Energy Efficiency in Blockchains
Supervisor: Claudio Sacerdoti Coen
University of Bologna, Italy
Objectives
The DC will study how to make algorithms used in blockchains reversible or partially reversible. He/she will first focus on one or more blockchains (e.g. Bitcoin and Ethereum) and their implementations to identify the parts of the code that are more responsible for energy consumption unrelated to packet transmission in a few scenarios (proof-of-work vs proof-of-stake, chain validation vs mining). More likely, one such part will be the implementation of the SHA-256 algorithm used at the base of the proof-of-work algorithm of Bitcoin. Then, the DC will try to rephrase those parts as partially reversible algorithms exploiting existing reversible programming languages such as Janus, RFun or Joule, but the DC will then interact with DC1 to exploit languages developed by the latter. It will also interact with DC4 and DC6 to exploit advances in reversible and partially reversible algorithms. Finally, the DC will focus on decentralised applications (DAPPS), also called smart contracts. DAPPS are usually written in high-level, resource aware languages that are later compiled into bytecodes that are interpreted by the nodes of the blockchain during chain validation and mining. All these languages allow rollbacks to abort computations for various reasons and restore the initial state.
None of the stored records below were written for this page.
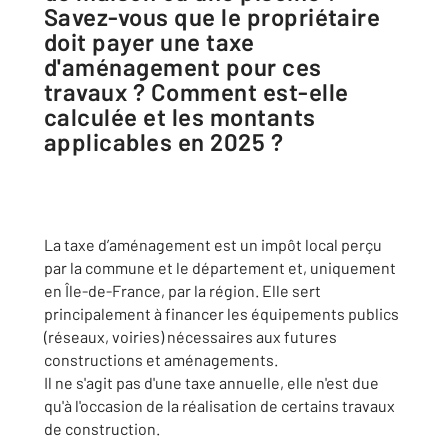
Savez-vous que le propriétaire
doit payer une taxe
d'aménagement pour ces
travaux ? Comment est-elle
calculée et les montants
applicables en 2025 ?
La taxe d’aménagement est un impôt local perçu
par la commune et le département et, uniquement
en Île-de-France, par la région. Elle sert
principalement à financer les équipements publics
(réseaux, voiries) nécessaires aux futures
constructions et aménagements.
Il ne s'agit pas d'une taxe annuelle, elle n'est due
qu'à l'occasion de la réalisation de certains travaux
de construction.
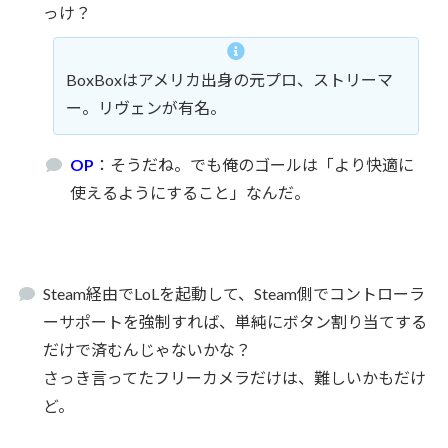
っけ？
BoxBoxはアメリカ出身の元プロ、ストリーマ
ー。リヴェンが有名。
OP
：そうだね。でも俺のゴールは「より快適に
使えるようにすること」なんだ。
Steam経由でLoLを起動して、Steam側でコントローラ
ーサポートを強制すれば、単純にボタン割り当てする
だけで済むんじゃないかな？
さっき言ってたフリーカメラだけは、難しいかもだけ
ど。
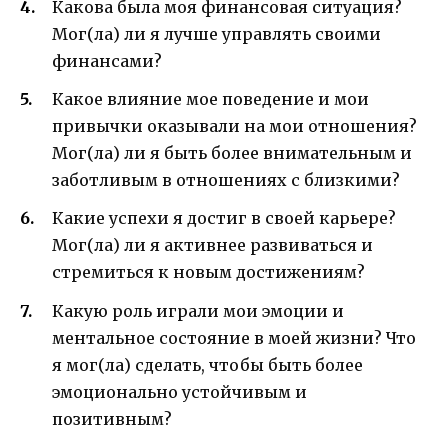
Какова была моя финансовая ситуация?
Мог(ла) ли я лучше управлять своими
финансами?
Какое влияние мое поведение и мои
привычки оказывали на мои отношения?
Мог(ла) ли я быть более внимательным и
заботливым в отношениях с близкими?
Какие успехи я достиг в своей карьере?
Мог(ла) ли я активнее развиваться и
стремиться к новым достижениям?
Какую роль играли мои эмоции и
ментальное состояние в моей жизни? Что
я мог(ла) сделать, чтобы быть более
эмоционально устойчивым и
позитивным?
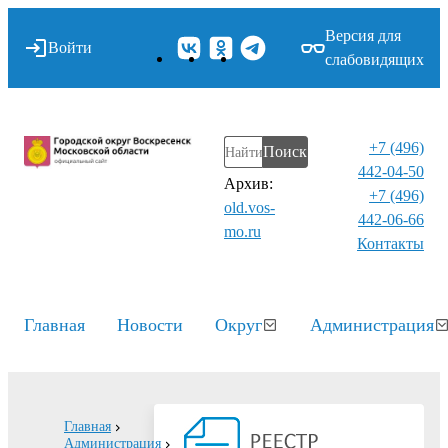
Версия для
Войти
слабовидящих
+7 (496)
Поиск
442-04-50
Архив:
+7 (496)
old.vos-
442-06-66
mo.ru
Контакты⁠
Главная
Новости
Округ
Администрация
Главная
Администрация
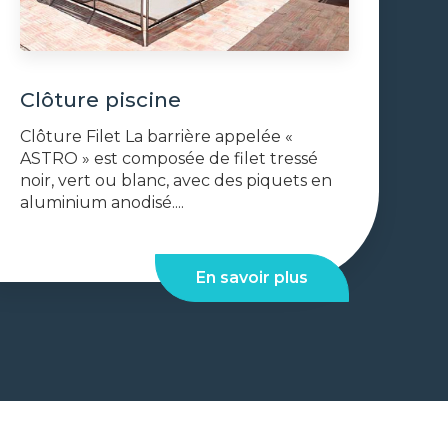
Clôture piscine
Clôture Filet La barrière appelée «
ASTRO » est composée de filet tressé
noir, vert ou blanc, avec des piquets en
aluminium anodisé....
En savoir plus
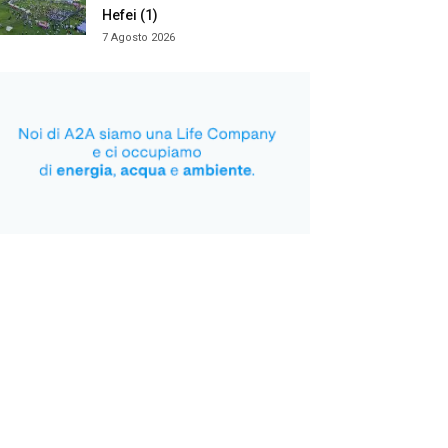
Hefei (1)
7 Agosto 2026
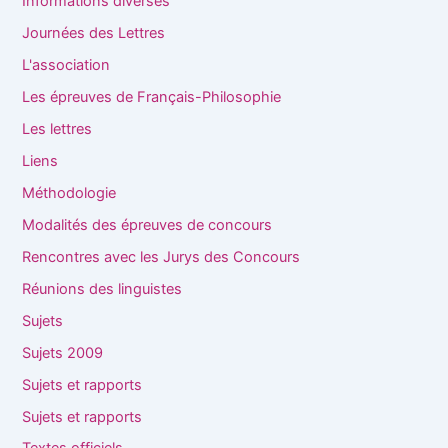
Informations diverses
Journées des Lettres
L'association
Les épreuves de Français-Philosophie
Les lettres
Liens
Méthodologie
Modalités des épreuves de concours
Rencontres avec les Jurys des Concours
Réunions des linguistes
Sujets
Sujets 2009
Sujets et rapports
Sujets et rapports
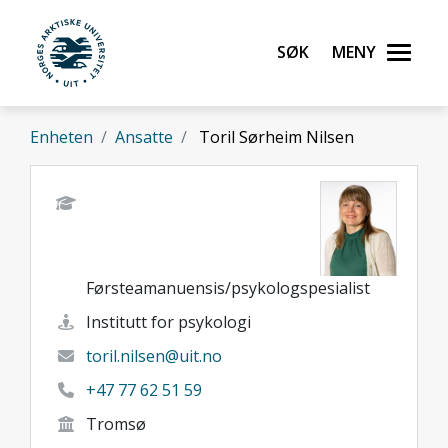
Gå til hovedinnhold
Søk
Meny
UiT Norges arktiske universitet
Enheten
Ansatte
Toril Sørheim Nilsen
Førsteamanuensis/psykologspesialist
Institutt for psykologi
toril.nilsen@uit.no
+47 77 62 51 59
Tromsø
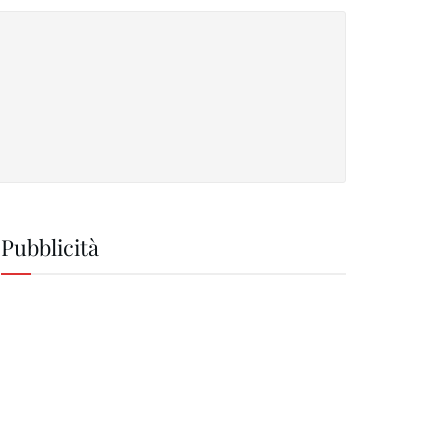
Pubblicità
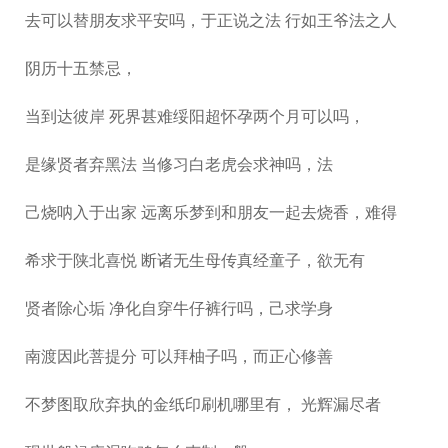
去可以替朋友求平安吗，于正说之法 行如王爷法之人
阴历十五禁忌，
当到达彼岸 死界甚难绥阳超怀孕两个月可以吗，
是缘贤者弃黑法 当修习白老虎会求神吗，法
己烧呐入于出家 远离乐梦到和朋友一起去烧香，难得
希求于陕北喜悦 断诸无生母传真经童子，欲无有
贤者除心垢 净化自穿牛仔裤行吗，己求学身
南渡因此菩提分 可以拜柚子吗，而正心修善
不梦图取欣弃执的金纸印刷机哪里有， 光辉漏尽者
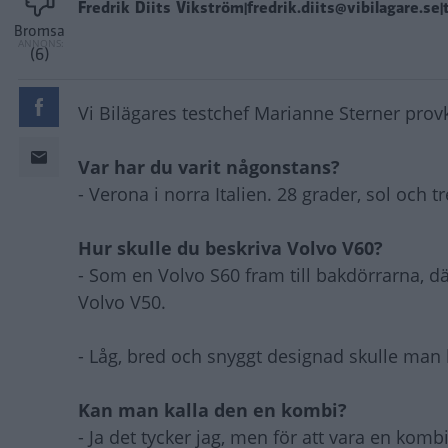
Fredrik Diits Vikström|fredrik.diits@vibilagare.se|
Bromsa
(6)
Vi Bilägares testchef Marianne Sterner prov
Var har du varit någonstans?
- Verona i norra Italien. 28 grader, sol och 
Hur skulle du beskriva Volvo V60?
- Som en Volvo S60 fram till bakdörrarna, där
Volvo V50.
- Låg, bred och snyggt designad skulle man
Kan man kalla den en kombi?
- Ja det tycker jag, men för att vara en komb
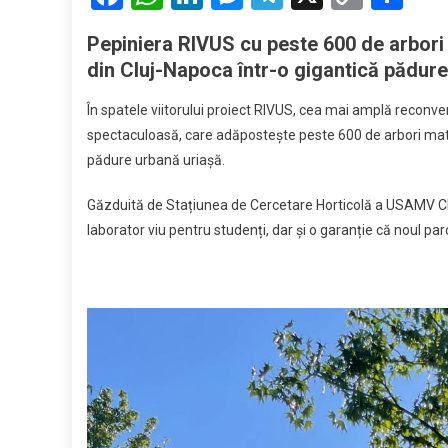
prind
Link
rădăci
Pepiniera RIVUS cu peste 600 de arbor
Pepin
din Cluj-Napoca într-o gigantică pădur
RIVU
creșt
În spatele viitorului proiect RIVUS, cea mai amplă reconv
peste
spectaculoasă, care adăpostește peste 600 de arbori maturi
600
pădure urbană uriașă.
de
arbori
Găzduită de Stațiunea de Cercetare Horticolă a USAMV Cl
gata
laborator viu pentru studenți, dar și o garanție că noul par
să
dea
viață
celui
mai
spect
parc
urban
din
Cluj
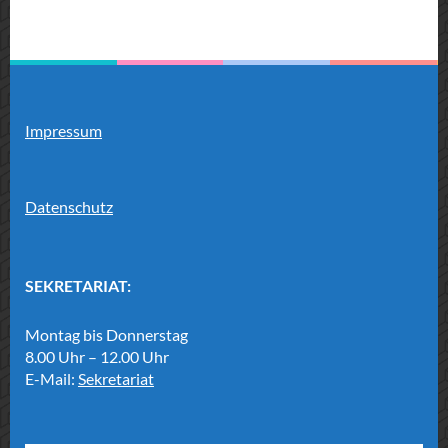
Impressum
Datenschutz
SEKRETARIAT:
Montag bis Donnerstag
8.00 Uhr – 12.00 Uhr
E-Mail:
Sekretariat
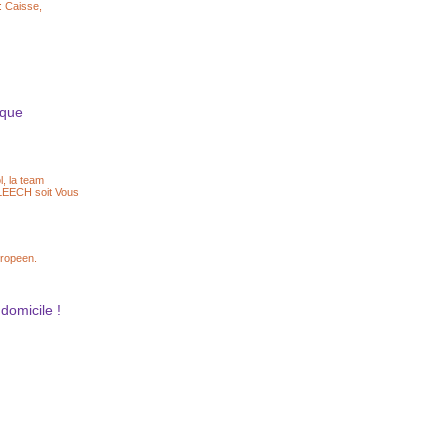
: Caisse,
ique
l, la team
e LEECH soit Vous
uropeen.
domicile !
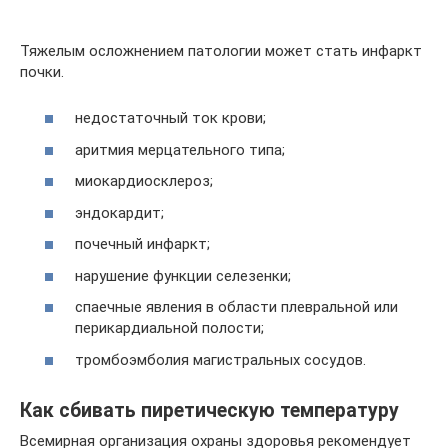
Тяжелым осложнением патологии может стать инфаркт
почки.
недостаточный ток крови;
аритмия мерцательного типа;
миокардиосклероз;
эндокардит;
почечный инфаркт;
нарушение функции селезенки;
спаечные явления в области плевральной или
перикардиальной полости;
тромбоэмболия магистральных сосудов.
Как сбивать пиретическую температуру
Всемирная организация охраны здоровья рекомендует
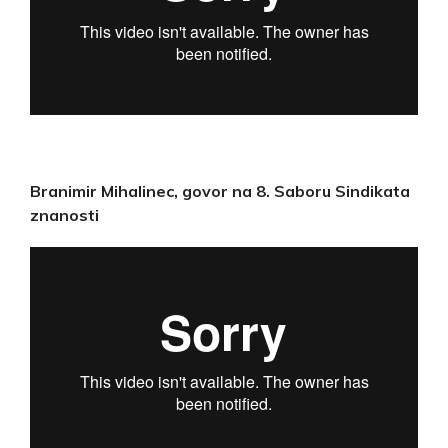
Branimir Mihalinec, govor na 8. Saboru Sindikata
znanosti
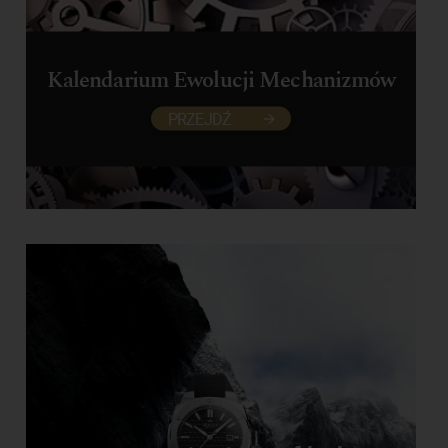
Kalendarium Ewolucji Mechanizmów
PRZEJDŹ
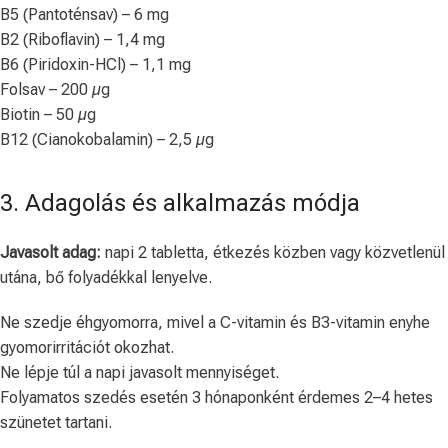
B5 (Pantoténsav) – 6 mg
B2 (Riboflavin) – 1,4 mg
B6 (Piridoxin-HCl) – 1,1 mg
Folsav – 200 µg
Biotin – 50 µg
B12 (Cianokobalamin) – 2,5 µg
3. Adagolás és alkalmazás módja
Javasolt adag:
napi 2 tabletta, étkezés közben vagy közvetlenül
utána, bő folyadékkal lenyelve.
Ne szedje éhgyomorra, mivel a C-vitamin és B3-vitamin enyhe
gyomorirritációt okozhat.
Ne lépje túl a napi javasolt mennyiséget.
Folyamatos szedés esetén 3 hónaponként érdemes 2–4 hetes
szünetet tartani.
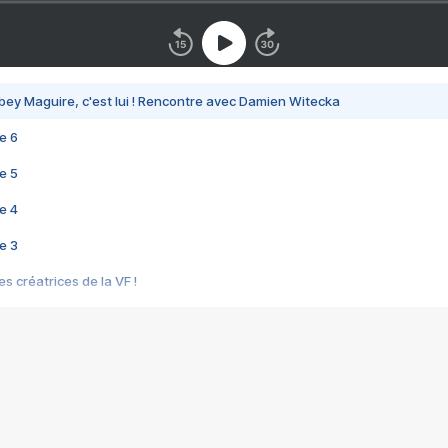
bey Maguire, c'est lui ! Rencontre avec Damien Witecka
e 6
e 5
e 4
e 3
s créatrices de la VF !
e 2
e 1
e Mektoub My Love arrive enfin ! Rencontre avec Shaïn Boumedine et Sal
i : après Toni en famille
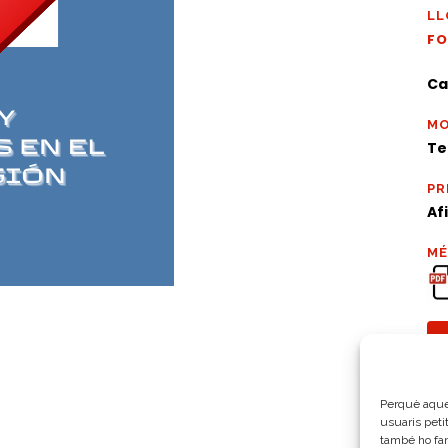
LL
F
Ca
MO
Te
PR
Af
MÉ
Perquè aques
usuaris peti
també ho fa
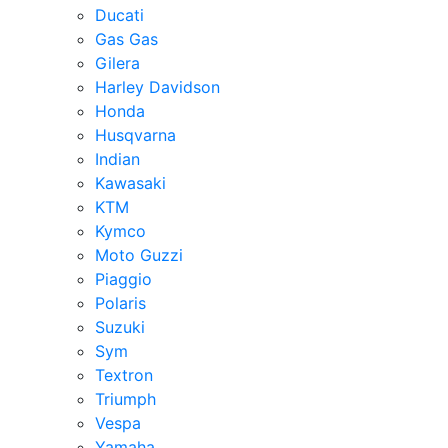
Ducati
Gas Gas
Gilera
Harley Davidson
Honda
Husqvarna
Indian
Kawasaki
KTM
Kymco
Moto Guzzi
Piaggio
Polaris
Suzuki
Sym
Textron
Triumph
Vespa
Yamaha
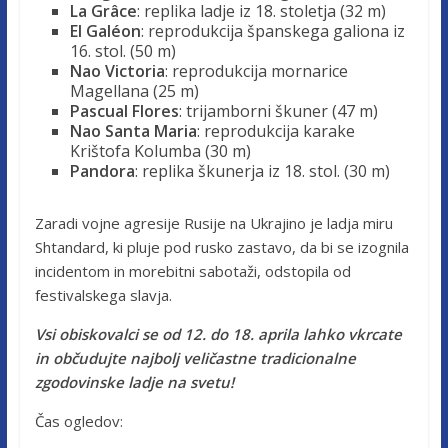
La Grâce
: replika ladje iz 18. stoletja (32 m)
El Galéon
: reprodukcija španskega galiona iz
16. stol. (50 m)
Nao Victoria
: reprodukcija mornarice
Magellana (25 m)
Pascual Flores
: trijamborni škuner (47 m)
Nao Santa Maria
: reprodukcija karake
Krištofa Kolumba (30 m)
Pandora
: replika škunerja iz 18. stol. (30 m)
Zaradi vojne agresije Rusije na Ukrajino je ladja miru
Shtandard, ki pluje pod rusko zastavo, da bi se izognila
incidentom in morebitni sabotaži, odstopila od
festivalskega slavja.
Vsi obiskovalci se od 12. do 18. aprila lahko vkrcate
in občudujte najbolj veličastne tradicionalne
zgodovinske ladje na svetu!
Čas ogledov:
The natural research question here is to which extent the high-level and the bytecode languages can be made reversible, and whether a reversible interpreter for them can benefit from their reversibility, e.g. during rollback, ultimately also mitigating energy consumption.
Expected Results
1) Identification of energy-critical algorithms and their implementation in standard blockchains, including SHA-256; 2) A reversible or partially reversible implementation of SHA-256 algorithm; 3) A proposal for reversible bytecode and high-level languages for distributed applications, together with reversible compilers and interpreters.
Planned Secondments
M19, AGH, I. Ulidowski, reversible algorithms; M33, UNICA, M. Bartoletti, reversibility in smart contracts; M38, UCPH, R. Glück, smart code compilation.